• [Work to be completed]: Collect every line of the listing below that contains the word "between".

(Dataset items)
* * * * *

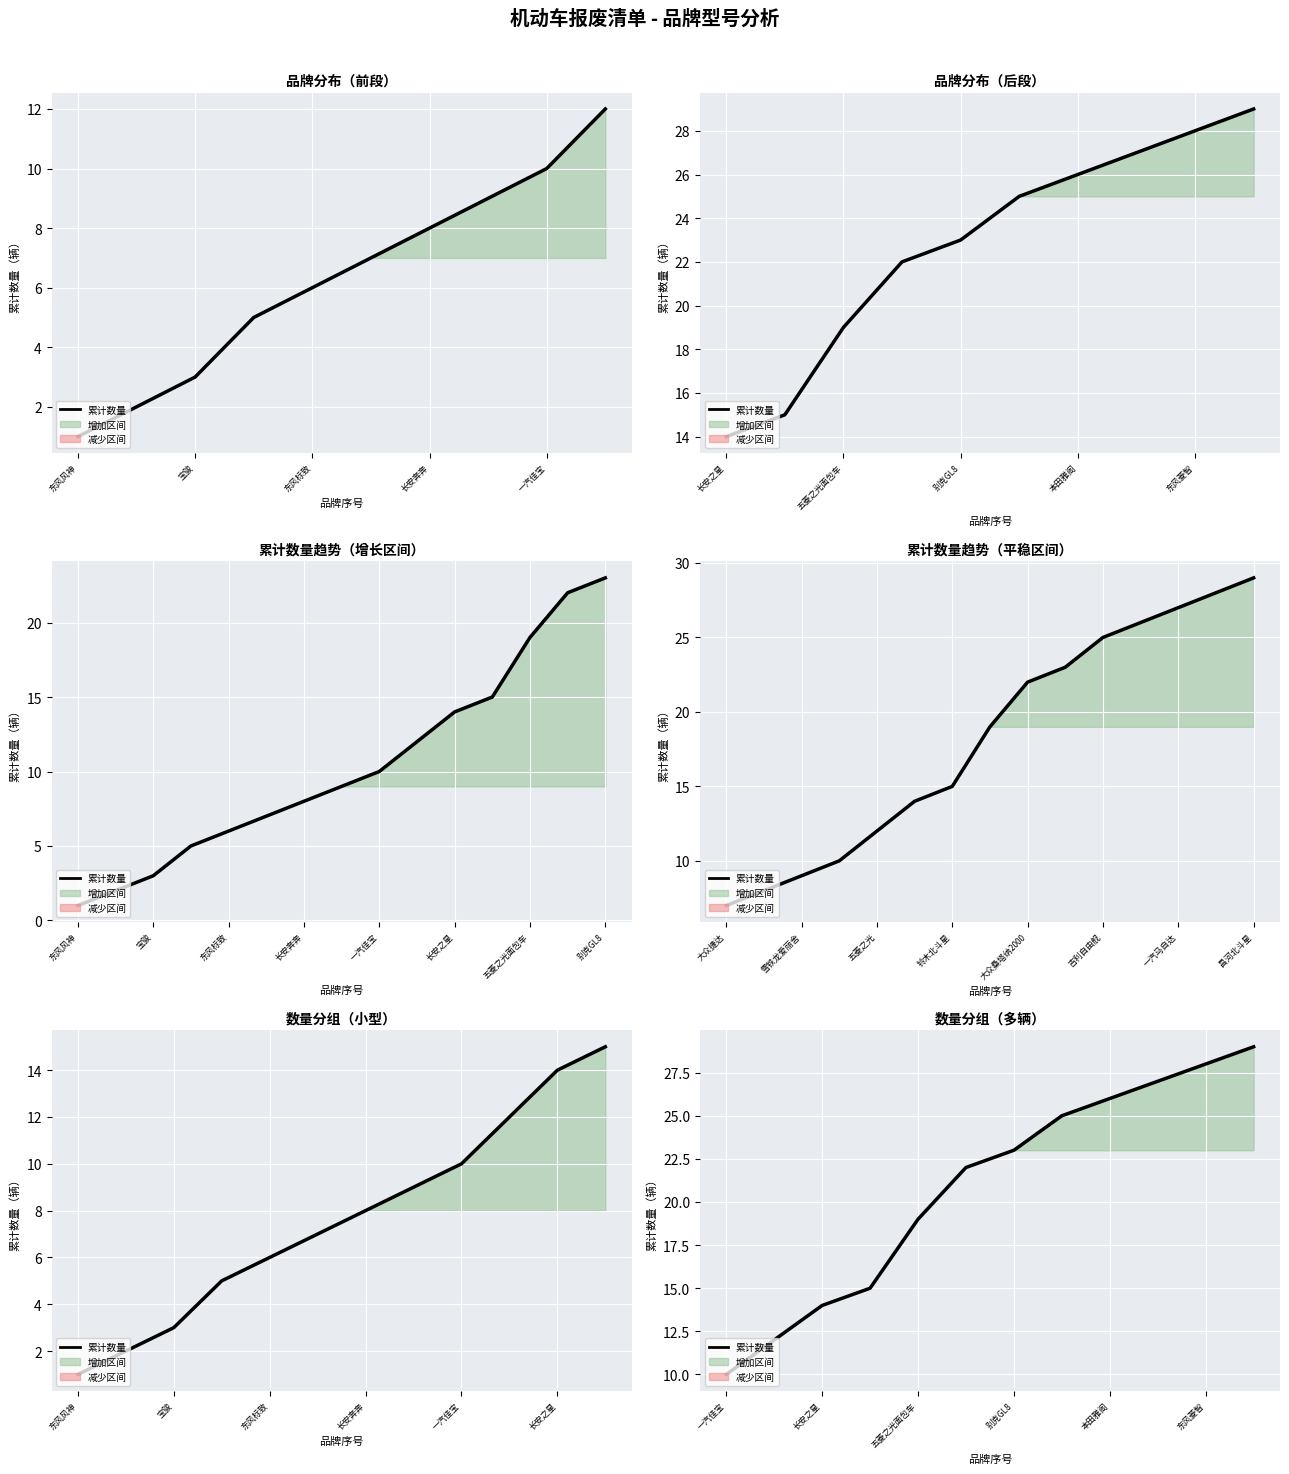

What is the sum of all values?

250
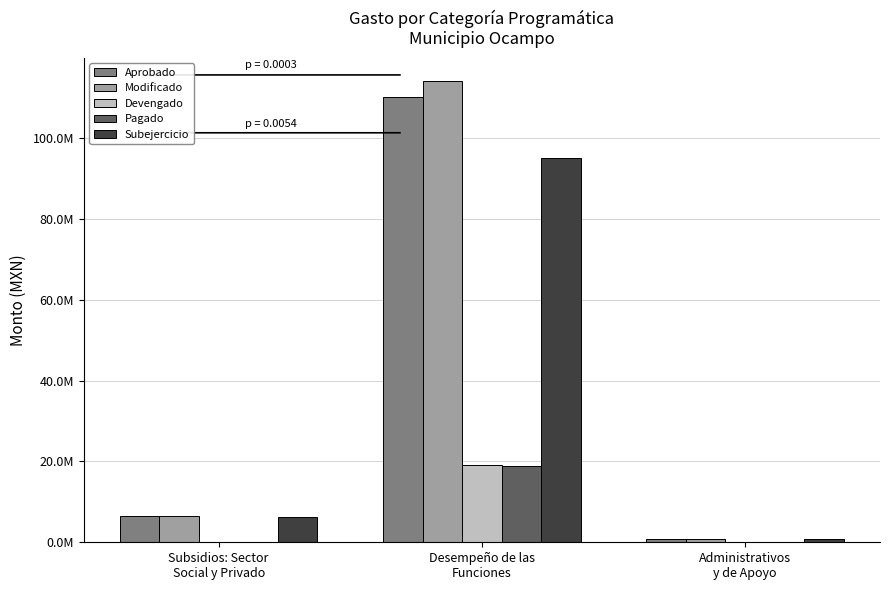

What is the difference between the second highest and minimum values in the Devengado series?

3094.6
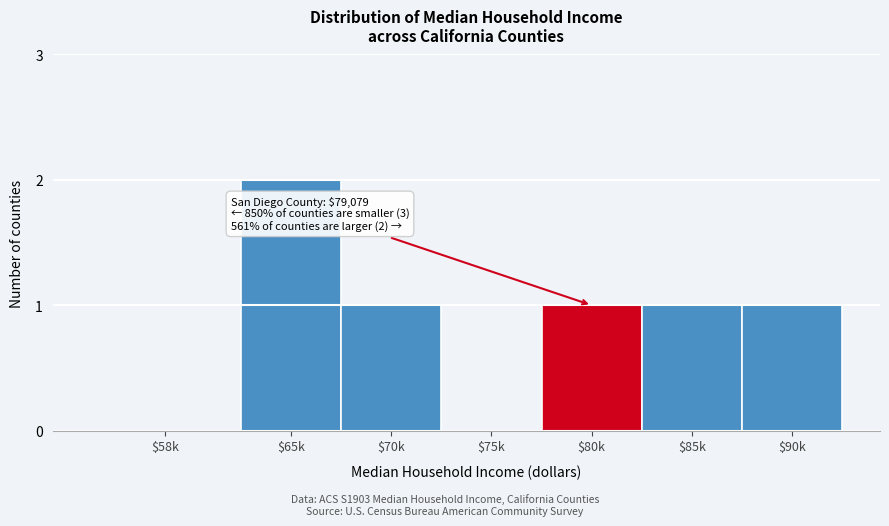

Which category has the highest value across all series?

$65k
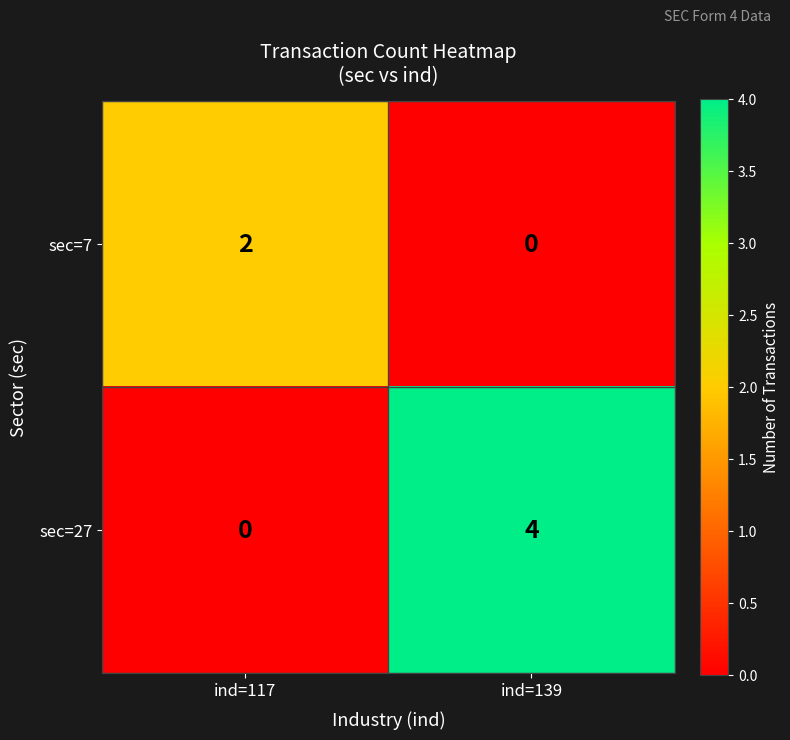

What is the difference between the maximum and minimum values in the sec=27 series?

4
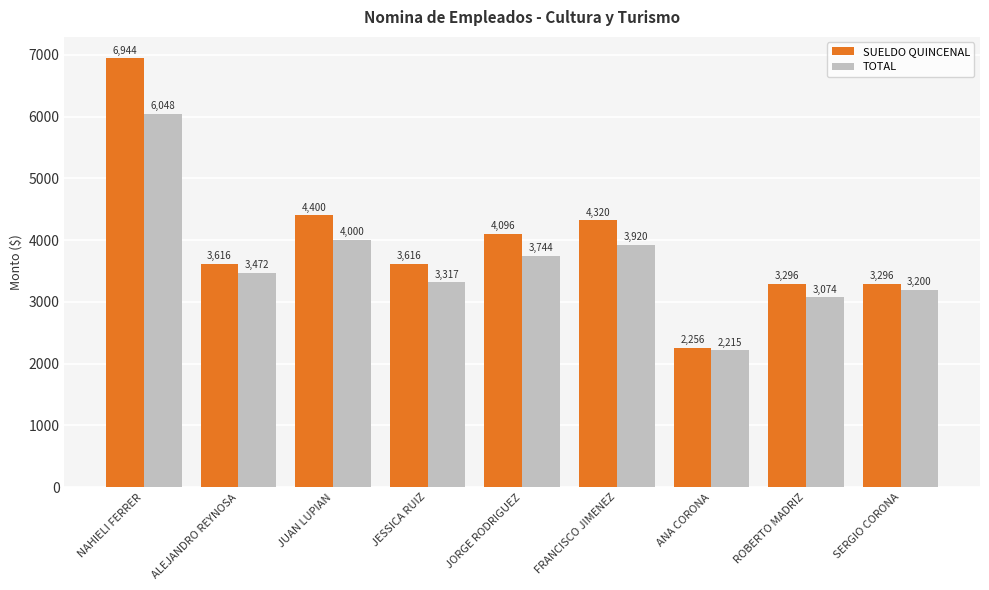

What value does the TOTAL series have at JESSICA RUIZ, to the nearest 100?

3300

* * * * *

• [Finished task]:
What is the difference between the second highest and minimum values in the Devengado series?
What is the difference between the maximum and minimum values in the sec=27 series?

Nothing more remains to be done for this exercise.